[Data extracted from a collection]
=== Section Start ===

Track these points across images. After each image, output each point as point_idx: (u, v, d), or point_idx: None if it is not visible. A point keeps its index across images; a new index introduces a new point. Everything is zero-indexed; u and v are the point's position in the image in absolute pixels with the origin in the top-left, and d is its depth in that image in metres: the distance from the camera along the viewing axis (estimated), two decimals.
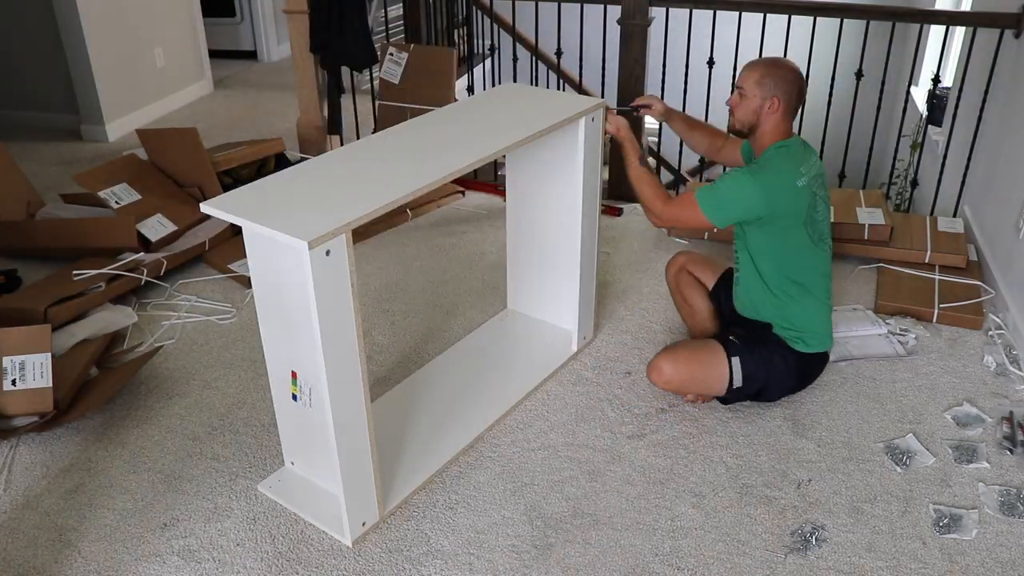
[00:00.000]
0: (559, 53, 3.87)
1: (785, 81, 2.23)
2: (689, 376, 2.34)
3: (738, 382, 2.31)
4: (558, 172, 2.46)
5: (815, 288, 2.33)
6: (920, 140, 3.85)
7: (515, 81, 4.04)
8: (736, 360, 2.30)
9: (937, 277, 3.00)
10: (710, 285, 2.62)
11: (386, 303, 2.99)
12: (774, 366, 2.32)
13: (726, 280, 2.58)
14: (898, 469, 2.18)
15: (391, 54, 3.91)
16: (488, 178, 4.14)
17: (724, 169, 2.58)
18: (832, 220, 2.62)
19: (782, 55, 3.47)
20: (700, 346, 2.39)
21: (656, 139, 4.22)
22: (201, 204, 1.78)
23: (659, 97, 2.76)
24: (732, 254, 2.49)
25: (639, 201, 2.42)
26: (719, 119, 3.72)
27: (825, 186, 2.34)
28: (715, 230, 3.18)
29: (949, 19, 3.44)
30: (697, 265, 2.65)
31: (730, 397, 2.37)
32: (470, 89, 4.40)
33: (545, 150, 2.46)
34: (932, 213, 3.76)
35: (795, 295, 2.31)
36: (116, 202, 3.27)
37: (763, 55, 3.45)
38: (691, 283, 2.64)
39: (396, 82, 3.92)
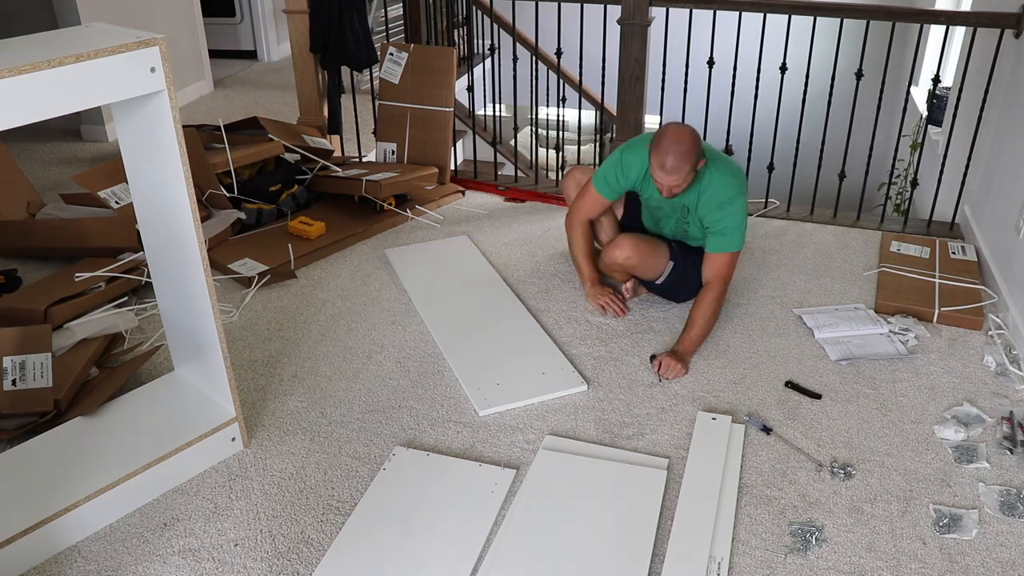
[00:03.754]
0: (559, 53, 3.87)
1: (697, 146, 2.52)
2: (639, 259, 2.77)
3: (662, 280, 2.83)
4: None
5: None
6: (920, 140, 3.85)
7: (515, 81, 4.04)
8: (671, 264, 2.81)
9: (937, 280, 3.00)
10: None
11: (386, 303, 2.99)
12: (688, 279, 2.77)
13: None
14: (898, 469, 2.18)
15: (391, 54, 3.92)
16: (488, 178, 4.15)
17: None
18: None
19: (782, 55, 3.51)
20: (653, 240, 2.84)
21: None
22: None
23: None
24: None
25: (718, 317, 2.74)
26: (719, 119, 3.75)
27: None
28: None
29: (949, 19, 3.43)
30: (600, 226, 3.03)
31: (654, 288, 2.89)
32: (470, 89, 4.40)
33: None
34: (932, 213, 3.77)
35: None
36: (116, 202, 3.27)
37: (763, 55, 3.50)
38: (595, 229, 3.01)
39: (396, 82, 3.92)
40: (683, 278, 2.82)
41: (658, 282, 2.85)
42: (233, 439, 2.23)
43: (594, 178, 2.83)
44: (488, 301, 2.97)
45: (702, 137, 2.65)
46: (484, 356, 2.63)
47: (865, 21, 3.41)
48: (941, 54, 3.48)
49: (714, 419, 2.34)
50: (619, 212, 3.03)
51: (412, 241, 3.45)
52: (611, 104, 3.93)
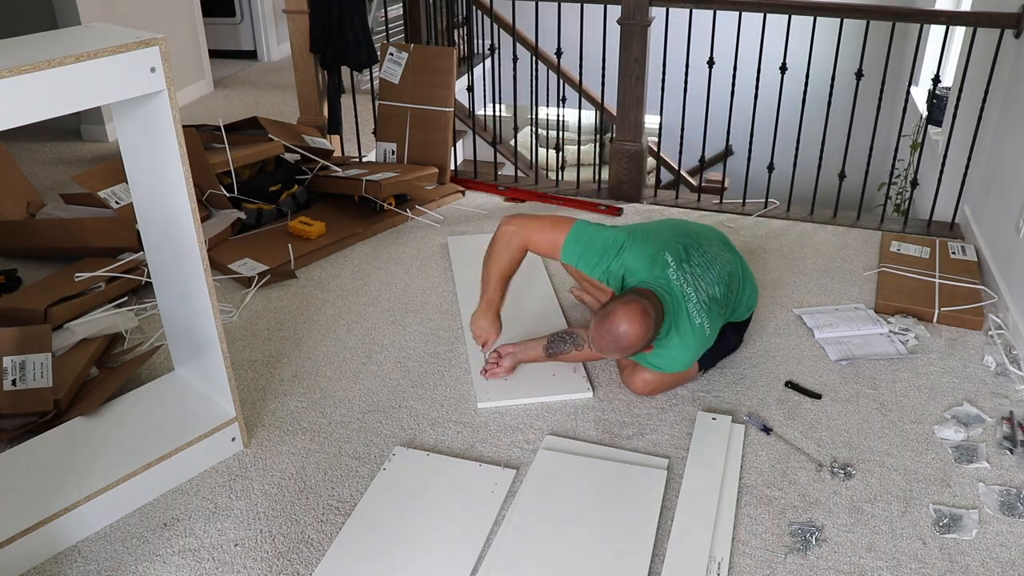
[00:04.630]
0: (559, 53, 3.87)
1: (653, 320, 2.14)
2: (670, 377, 2.41)
3: (704, 366, 2.50)
4: None
5: (744, 292, 2.53)
6: (920, 140, 3.86)
7: (515, 81, 4.04)
8: (701, 371, 2.51)
9: (937, 280, 3.00)
10: None
11: (386, 303, 2.99)
12: (725, 340, 2.52)
13: None
14: (898, 469, 2.18)
15: (391, 54, 3.92)
16: (488, 178, 4.14)
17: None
18: None
19: (782, 55, 3.51)
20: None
21: (656, 139, 4.22)
22: None
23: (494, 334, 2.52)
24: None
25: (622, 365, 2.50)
26: (719, 119, 3.75)
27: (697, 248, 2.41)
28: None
29: (949, 19, 3.43)
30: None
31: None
32: (470, 89, 4.40)
33: None
34: (932, 213, 3.77)
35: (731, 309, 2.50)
36: (116, 202, 3.27)
37: (763, 55, 3.50)
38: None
39: (396, 82, 3.92)
40: (715, 355, 2.51)
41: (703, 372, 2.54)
42: (233, 439, 2.23)
43: (574, 231, 2.38)
44: (527, 296, 2.93)
45: (676, 229, 2.44)
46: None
47: (865, 21, 3.41)
48: (941, 54, 3.48)
49: (714, 419, 2.34)
50: None
51: (412, 241, 3.45)
52: (611, 104, 3.93)
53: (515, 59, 3.97)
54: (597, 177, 4.04)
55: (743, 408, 2.41)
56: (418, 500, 2.07)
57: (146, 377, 2.51)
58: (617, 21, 3.58)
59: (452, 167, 4.12)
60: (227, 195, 3.44)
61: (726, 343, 2.55)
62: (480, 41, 5.71)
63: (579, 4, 3.77)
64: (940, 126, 4.73)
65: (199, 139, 3.46)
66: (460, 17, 5.55)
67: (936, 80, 3.44)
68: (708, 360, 2.49)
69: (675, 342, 2.26)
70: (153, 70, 1.77)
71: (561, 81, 4.01)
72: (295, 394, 2.50)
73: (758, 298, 2.69)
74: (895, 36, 3.58)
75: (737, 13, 3.53)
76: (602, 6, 3.76)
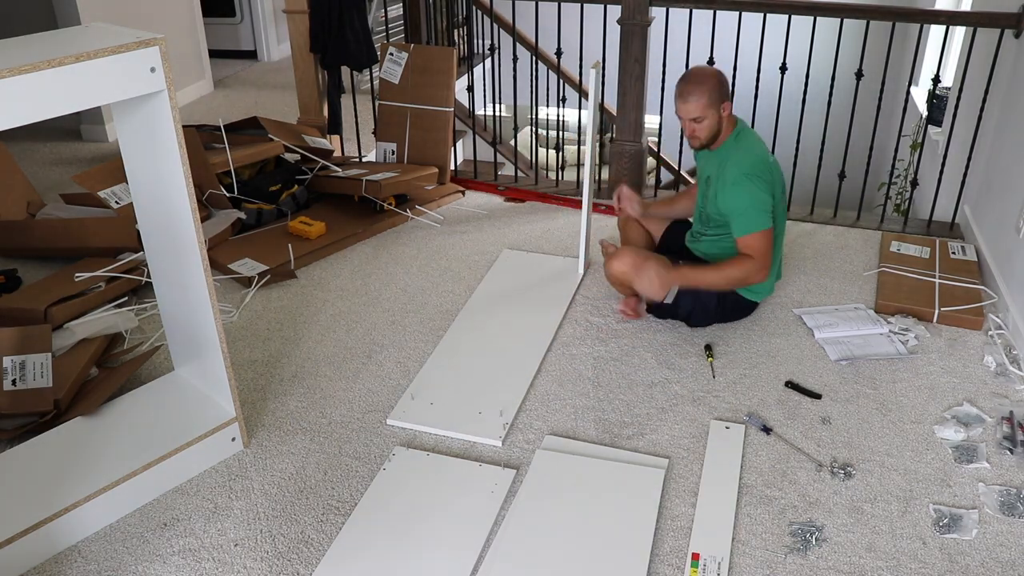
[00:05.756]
0: (559, 53, 3.87)
1: (720, 84, 2.49)
2: (636, 273, 2.59)
3: (668, 299, 2.62)
4: None
5: (776, 253, 2.67)
6: (920, 140, 3.85)
7: (515, 81, 4.04)
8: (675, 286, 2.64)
9: (937, 280, 3.00)
10: (656, 235, 3.00)
11: (386, 303, 2.99)
12: (701, 300, 2.65)
13: (673, 232, 2.97)
14: (898, 469, 2.18)
15: (391, 54, 3.92)
16: (488, 178, 4.14)
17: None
18: None
19: (782, 55, 3.51)
20: (657, 256, 2.65)
21: (656, 139, 4.22)
22: None
23: (634, 194, 2.95)
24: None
25: (737, 287, 2.66)
26: None
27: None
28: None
29: (949, 19, 3.43)
30: (648, 221, 3.02)
31: (657, 310, 2.76)
32: (470, 89, 4.40)
33: None
34: (932, 213, 3.77)
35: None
36: (116, 202, 3.27)
37: (763, 55, 3.50)
38: (636, 227, 3.01)
39: (396, 82, 3.92)
40: (696, 300, 2.68)
41: (666, 301, 2.66)
42: (233, 439, 2.23)
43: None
44: (524, 325, 2.81)
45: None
46: (463, 373, 2.56)
47: (865, 21, 3.41)
48: (941, 54, 3.48)
49: (728, 428, 2.33)
50: (657, 235, 3.01)
51: (413, 241, 3.45)
52: (611, 104, 3.93)
53: (515, 59, 3.97)
54: (597, 177, 4.03)
55: (743, 408, 2.41)
56: (418, 500, 2.07)
57: (146, 377, 2.51)
58: (617, 21, 3.58)
59: (452, 167, 4.12)
60: (227, 195, 3.44)
61: (703, 312, 2.71)
62: (480, 41, 5.71)
63: (579, 4, 3.77)
64: (940, 126, 4.73)
65: (199, 139, 3.46)
66: (460, 17, 5.55)
67: (936, 80, 3.44)
68: (698, 315, 2.70)
69: (740, 146, 2.56)
70: (153, 70, 1.77)
71: (561, 81, 4.01)
72: (295, 394, 2.50)
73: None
74: (895, 36, 3.58)
75: (737, 13, 3.53)
76: (602, 6, 3.76)
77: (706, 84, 2.48)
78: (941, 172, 3.67)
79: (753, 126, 3.66)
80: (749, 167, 2.55)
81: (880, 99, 3.53)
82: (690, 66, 3.67)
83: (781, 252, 2.77)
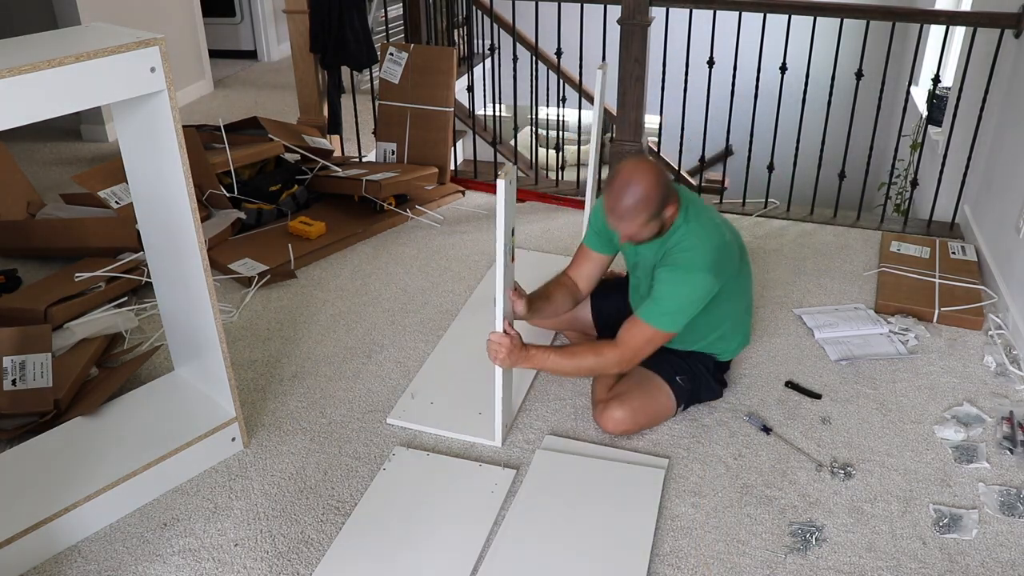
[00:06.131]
0: (559, 53, 3.87)
1: (659, 196, 2.03)
2: (644, 416, 2.28)
3: (683, 402, 2.34)
4: None
5: (739, 316, 2.38)
6: (920, 140, 3.86)
7: (515, 81, 4.04)
8: (680, 406, 2.33)
9: (937, 280, 3.00)
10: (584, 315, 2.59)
11: (386, 303, 2.99)
12: (699, 375, 2.35)
13: (606, 294, 2.55)
14: (898, 469, 2.18)
15: (391, 54, 3.92)
16: (488, 178, 4.14)
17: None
18: None
19: (782, 55, 3.51)
20: (640, 379, 2.30)
21: (656, 139, 4.22)
22: None
23: (522, 293, 2.26)
24: None
25: (592, 374, 2.36)
26: (719, 119, 3.75)
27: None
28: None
29: (949, 19, 3.43)
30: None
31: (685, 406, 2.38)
32: (470, 89, 4.40)
33: None
34: (932, 213, 3.77)
35: (722, 333, 2.36)
36: (116, 202, 3.27)
37: (763, 55, 3.50)
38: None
39: (396, 82, 3.92)
40: (696, 395, 2.38)
41: (680, 409, 2.36)
42: (233, 439, 2.23)
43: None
44: (524, 323, 2.62)
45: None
46: (463, 373, 2.53)
47: (865, 21, 3.41)
48: (941, 54, 3.48)
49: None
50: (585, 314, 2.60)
51: (413, 241, 3.45)
52: (611, 104, 3.93)
53: (515, 59, 3.97)
54: (597, 177, 4.02)
55: (743, 408, 2.41)
56: (418, 500, 2.07)
57: (146, 377, 2.51)
58: (617, 21, 3.58)
59: (452, 167, 4.12)
60: (227, 195, 3.44)
61: (710, 391, 2.39)
62: (480, 41, 5.71)
63: (579, 4, 3.77)
64: (940, 126, 4.73)
65: (199, 139, 3.46)
66: (460, 17, 5.55)
67: (936, 80, 3.44)
68: (687, 397, 2.34)
69: (691, 230, 2.09)
70: (153, 70, 1.77)
71: (561, 81, 4.01)
72: (295, 394, 2.50)
73: (750, 324, 2.51)
74: (895, 36, 3.58)
75: (737, 13, 3.53)
76: (602, 6, 3.76)
77: (643, 205, 2.02)
78: (941, 172, 3.67)
79: (753, 126, 3.68)
80: (710, 260, 2.12)
81: (880, 99, 3.53)
82: (690, 66, 3.62)
83: (750, 318, 2.47)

=== Section End ===

#### Action item
Restate word for word the lines of the data above, starting at the line containing "5: (815, 288, 2.33)" and ending at the line containing "18: (832, 220, 2.62)", both included, and nothing more.

#### Result of the task
5: (815, 288, 2.33)
6: (920, 140, 3.85)
7: (515, 81, 4.04)
8: (736, 360, 2.30)
9: (937, 277, 3.00)
10: (710, 285, 2.62)
11: (386, 303, 2.99)
12: (774, 366, 2.32)
13: (726, 280, 2.58)
14: (898, 469, 2.18)
15: (391, 54, 3.91)
16: (488, 178, 4.14)
17: (724, 169, 2.58)
18: (832, 220, 2.62)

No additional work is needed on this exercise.